Text under study>
"""
HDR Developer Guide for NVIDIA SHIELD

Introduction

As HDR TVs and monitors are gaining popularity, there's an increased need for creating and presenting game content in HDR. This developer's guide aims at explaining HDR concepts and terminology, and also provides information on how to implement HDR into existing games and game engines.

HDR displays are capable of showing colors — typically a wider gamut than most standard displays — at higher luminance levels without washing them out. Furthermore, by storing color values with higher precision floating point buffers, a much higher dynamic range can be achieved with minimal error between shades of color and highlights and shadows can be preserved as well. The ColorWhitePaper document provided with this bundle covers some topics that are not covered in this guide. It is a recommended read for a more thorough understanding of Color and it would make some of the topics covered in this guide easier to follow.

Terminology

This section of the guide goes through some common terms that are used in the HDR world. The sample app section will put all these terms to use and make things clearer.

Academy Color Encoding System (ACES) derived Tonemapper

A tone mapping operator has to meet several constraints.

  1. It needs to offer scalability for different output luminance ranges.
  2. It needs to work well with the looks game developers are pursuing
  3. It needs to have a fast implementation.

We've found that the pipeline defined in ACES created by the Academy of Motion Pictures is a good fit. As a bonus, it is a standard that appears to have traction in a related industry. Tone mapping in ACES can (unsurprisingly) be described as filmic. This means that it applies a sigmoid-style curve in a logarithmic space to produce the tone mapping. Further, it performs the operations mostly independently on the color channels rather than operating strictly on luminance like many other operators. This characteristic makes the operator naturally desaturate when it reaches the limits of the present adaptation level. Highlights gently roll toward white, and shadows gently roll toward black.
"""
Data extract>
"""
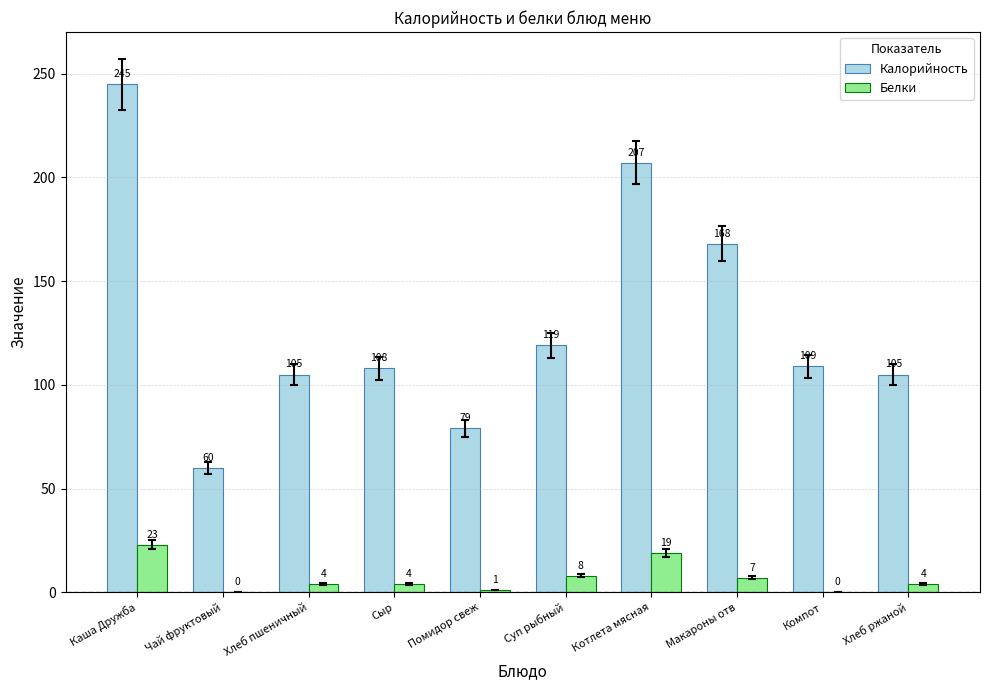

At which label is Калорийность closest to 152?

Макароны отв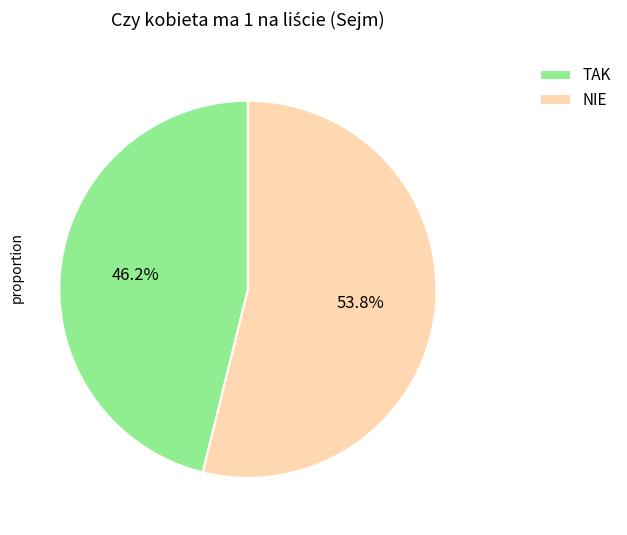

How many slices are in this pie chart?

2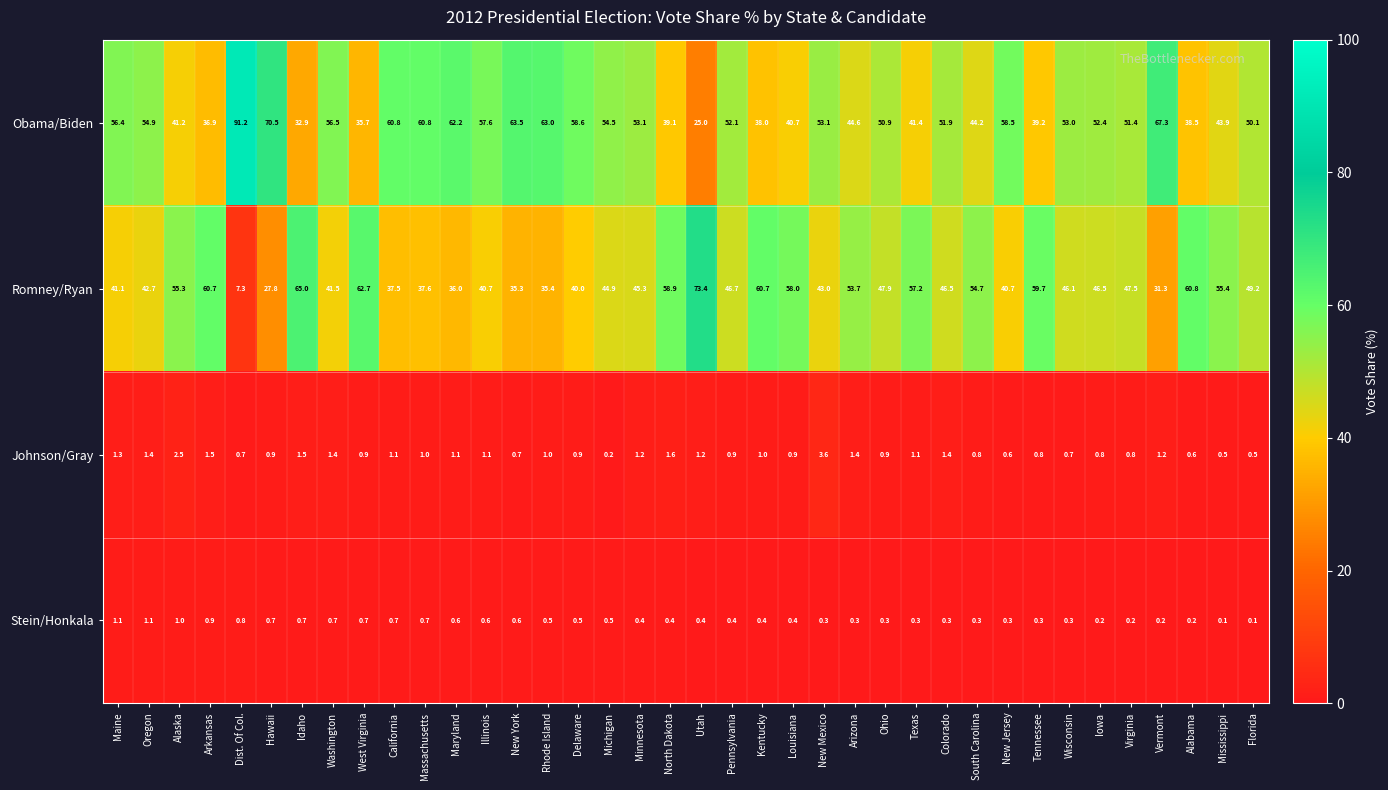

List the series in order of their peak value, lowest first.

Stein/Honkala, Johnson/Gray, Romney/Ryan, Obama/Biden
"""
Parts of the exercise>
[1] In the HDR developer guide, what kind of curve does ACES tone mapping apply, and in what space?
[2] Translate this sentence from the HDR developer guide into Spanish: "Highlights gently roll toward white, and shadows gently roll toward black."
[3] Write the next part of the HDR developer guide, picking up after its last sentence.

Results for the exercise>
[1] A sigmoid-style curve in a logarithmic space.

[2] Las luces altas se desplazan suavemente hacia el blanco, y las sombras se desplazan suavemente hacia el negro.

[3]
Filmic operators have gotten a lot of traction with game developers over the past several years, because they offer a 'cinematic' look. Also, as they roughly model the behavior of film stock, they are taking over a century of refinement in how to capture and present an image that humans find pleasing or realistic. The full pipeline defined by ACES is more than what a game developer typically needs to concern themselves with, as it includes items related to cameras and archival storage. What we’re most interested in here is the imaging pipeline that specifies how to convert a scene-referred image for display across a variety of reference devices (from 48 nit projectors to 4000 nit HDR displays in the present reference implementation).

For us, ACES starts by taking a scene referred image and converting it into the wide-gamut working space used by ACES. At this point in the process, settings such as exposure are applied to get middle-gray to the expected 0.18 level (applying exposure doesn’t change an image from being scene referred, since exposure is just a linear scale). Prior to the tone mapping portion of the algorithm, ACES specifies that one or more Look Modification Transforms (LMT) may be applied to produce the intended look for the scene. Please refer to the next section on color grading for more.

Next, ACES applies what it refers to as the Reference Rendering Transform (RRT). The RRT contains a sigmoid-style curve in a very large range. It can be thought of as a base film operator that is independent of the intended display.

In the next step, ACES applies what is called an Output Device Transform (ODT). The ODT can be thought of as containing the output device specific portion of tone mapping. The ODT will contain a stronger sigmoid-style mapping to bring the data into the limited range of the intended output. It also handles conversion into the output color space, and any encoding necessary. The powerful concept here is the segmentation of operations, particularly device-independent versus device-dependent. The goal of the system is to enable adapting to many different display environments. The implementation section below has more information on how to incorporate the ACES tonemapper into your own game.

Scene-Referred Color Grading

This section is out of place chronologically with the recommended pipeline, simply because our recommendation here is based heavily around the ACES workflow described in the last section. As we described, LMTs are the prescribed way to apply a specific look to a scene within the ACES pipeline. As opposed to the color grading game developers have frequently used in recent years, it is defined to happen against scene referred data, rather than against output referred data.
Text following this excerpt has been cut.